🎓 PhD Research Project : Measurement of the ttH(bb) process in the dilepton final state with machine learning techniques at the CMS experiment

🎓 Thesis: Link to Thesis

📊 Presentation Slides: Link to Presentation

This thesis marks a significant advancement in the field of particle physics, presenting the first-ever measurement of the associated production of a Higgs boson and a top-quark-antiquark pair (ttH) in final states with two leptons, where the Higgs boson decays into a bottom-quark-antiquark pair (H->bb).

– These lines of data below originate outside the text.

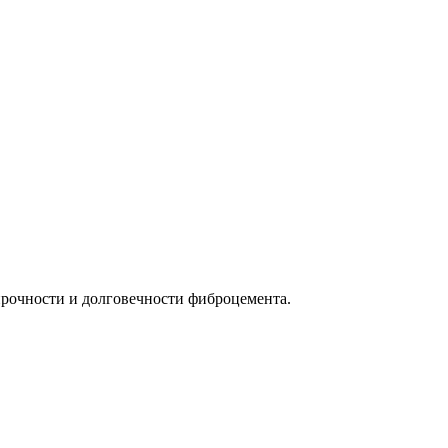
прочности и долговечности фиброцемента.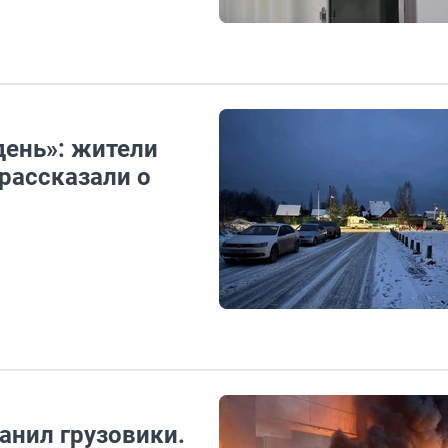
день»: жители
рассказали о
анил грузовики.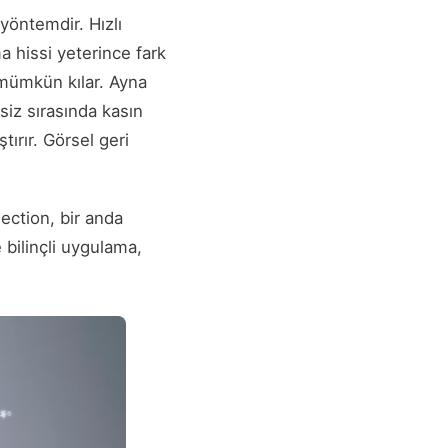
 yöntemdir. Hızlı
a hissi yeterince fark
 mümkün kılar. Ayna
siz sırasında kasın
ırır. Görsel geri
ection, bir anda
 bilinçli uygulama,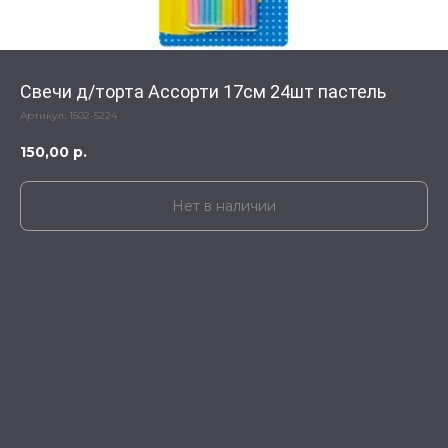
Свечи д/торта Ассорти 17см 24шт пастель
Артикул:
1502-5224
150,00
р.
Нет в наличии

The research utilizes proton-proton collision data collected at the CERN LHC with the CMS experiment at a center-of-mass energy of 13 TeV during 2016-2018 of Run 2, corresponding to an integrated luminosity of 138 fb-1.

In the Standard Model (SM), the Higgs boson interacts with elementary particles through a Yukawa-type interaction, with a coupling strength proportional to the particle mass. As the top quark is the heaviest elementary particle known to date, the ttH process is a crucial probe of the top-Higgs Yukawa coupling, providing vital insights into the SM nature of the Higgs boson. Moreover, the Higgs boson's H->bb decay presents the largest branching fraction in the SM, making it experimentally attractive as a final state.

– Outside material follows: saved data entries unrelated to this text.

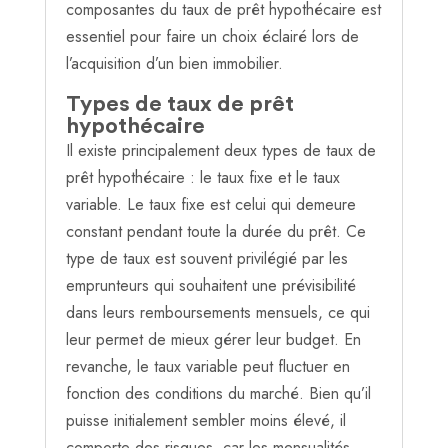
composantes du taux de prêt hypothécaire est
essentiel pour faire un choix éclairé lors de
l’acquisition d’un bien immobilier.
Types de taux de prêt
hypothécaire
Il existe principalement deux types de taux de
prêt hypothécaire : le taux fixe et le taux
variable. Le taux fixe est celui qui demeure
constant pendant toute la durée du prêt. Ce
type de taux est souvent privilégié par les
emprunteurs qui souhaitent une prévisibilité
dans leurs remboursements mensuels, ce qui
leur permet de mieux gérer leur budget. En
revanche, le taux variable peut fluctuer en
fonction des conditions du marché. Bien qu’il
puisse initialement sembler moins élevé, il
comporte des risques, car les mensualités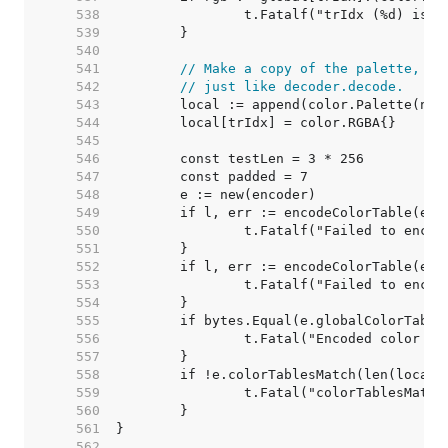
   538  
   539  
   540  
   541  
// Make a copy of the palette, su
   542  
// just like decoder.decode.
   543  
   544  
   545  
   546  
   547  
   548  
   549  
   550  
   551  
   552  
   553  
   554  
   555  
   556  
   557  
   558  
   559  
   560  
   561  
   562  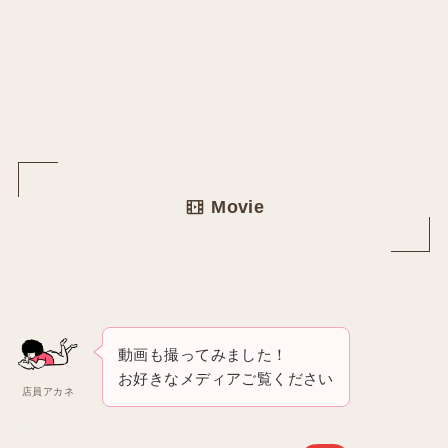
Movie
動画も撮ってみました！
お好きなメディアご覧ください
店員アカネ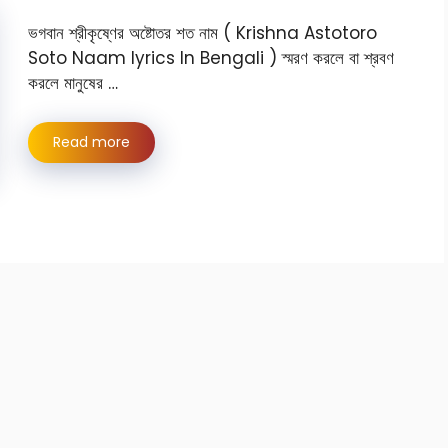
ভগবান শ্রীকৃষ্ণের অষ্টোতর শত নাম ( Krishna Astotoro
Soto Naam lyrics In Bengali ) স্মরণ করলে বা শ্রবণ
করলে মানুষের …
Read more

The primary challenge in this study lies in the dominant background contributions arising from tt events containing additional jets not originating from the tt system (tt + jets), with tt + bb processes forming an almost irreducible background to the ttH, H->bb signal. To enhance the sensitivity of the measurement, innovative multivariate analysis techniques, specifically Artificial Neural Networks, are employed to extract the signal.

This research conducts comprehensive assessments of the performance and optimization of discriminants trained using Artificial Neural Networks alongside improved modeling of the dominant background contributions. The results are interpreted in terms of the inclusive ttH signal-strength modifier (μttH) and the first ttH, H->bb STXS measurement, serving as a powerful tool to test the SM predictions and explore new physics.

The statistical model used for measurements effectively describes the observed data, with the observed best-fit value for μ being 0.34+0.17(stat.)+0.20(syst.) for the combination of all decay channels. Additionally, the thesis delves into the luminosity measurement for the CMS experiment, calibrated using the Van der Meer method. Notably, an improved method is introduced to estimate the bias resulting from the assumption of factorizable proton densities of the beams, reducing the systematic uncertainty for measuring the integrated luminosity.

This research provides valuable insights into the interactions between Higgs boson and top quarks, further confirming the validity of the Standard Model while laying the groundwork for future discoveries in particle physics. The adoption of machine learning techniques enhances data analysis capabilities, offering exciting prospects for continued research and exploration at the forefront of particle physics.